On Thu, Nov 20, 2014 at 5:43 PM, Nathan <nawrich@gmail.com> wrote:
This research excludes any incidence of the word "cunt" that appears in revisions other than those that are currently live, right? Since it relies exclusively on the search engine, which only returns live results? Doesn't that seem like a substantial weakness, and one that undercuts any year to year frequency analysis? 

The search results included a huge number of years in them, and we're not talking a small percentage.  I don't think it undercuts it at all because it seems like the search results are random enough to get a statistically relevant sample.  I talked about the sample size and methodology with a few researchers, including ones doing Wikipedia research who thought the sample size was adequate and representational for the findings.  

At the same time, once I got past 20%, there was pretty much no substantial change in any of the numbers on a yearly basis.  I went up to 25% just to make sure.  This also confirmed for me the sample size being fine.

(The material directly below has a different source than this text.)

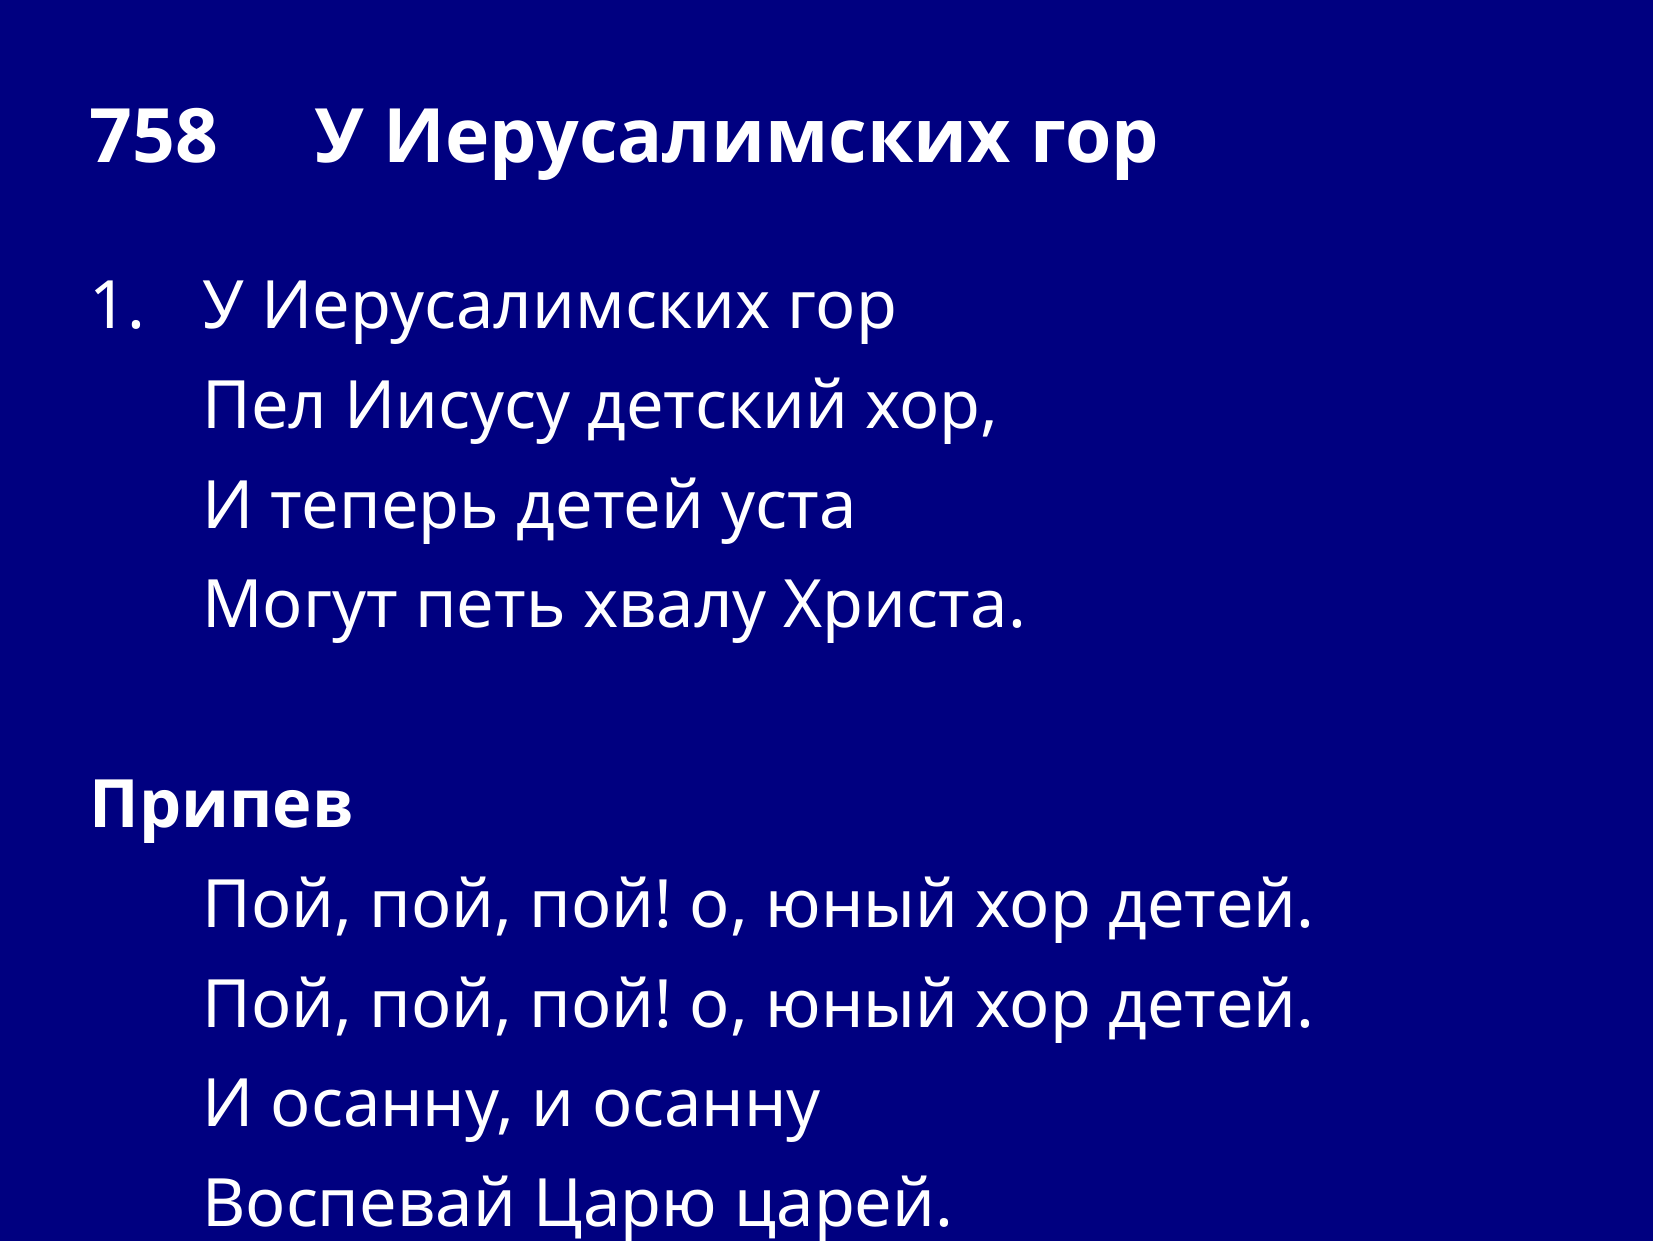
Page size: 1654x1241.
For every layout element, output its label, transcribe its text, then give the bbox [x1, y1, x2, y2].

Do you have some reason to think they wouldn't be statistically relevant in terms of sample size?  This isn't my normal research methodology so I could be wrong, but I'd love to know more about what factors you think would lead to them not being representative across all years.


 

Also, can you confirm if I'm understanding this correctly - the use of the word in a discussion about whether it is a gendered insult or not, or in a discussion admonishing a user to stop using it as an insult, counts each use (regardless of intent) as an additional incident of gendered insult? 


Yes, "I think you should stop using cunt because it is offensive to women" would count as a gendered insult in the context of what I did, because it was clear from context that the word conveyed a gender loaded use of it.  That use is clearly different than "You're a cunt."  I could change the "gendered insult" to "gendered" but the point remains the same.  I reviewed this classification with several people before posting, and no one mentioned that as an issue because it was clear to them what the point of the classification was in terms of this particular discursive analysis.

There was no separate category for "admonishment" or "discussion about not using this word on talk pages".  If there was, the numbers for that would be pretty low because admonishments are pretty rare, and in many cases were met with more excuses for its usage.  That actually should be apparent based on the number of quotes for support versus admonishments.  It was actually a struggle to find them, and they are over represented in the samples compared to the "cunt is okay" examples.

Sincerely,
Laura Hale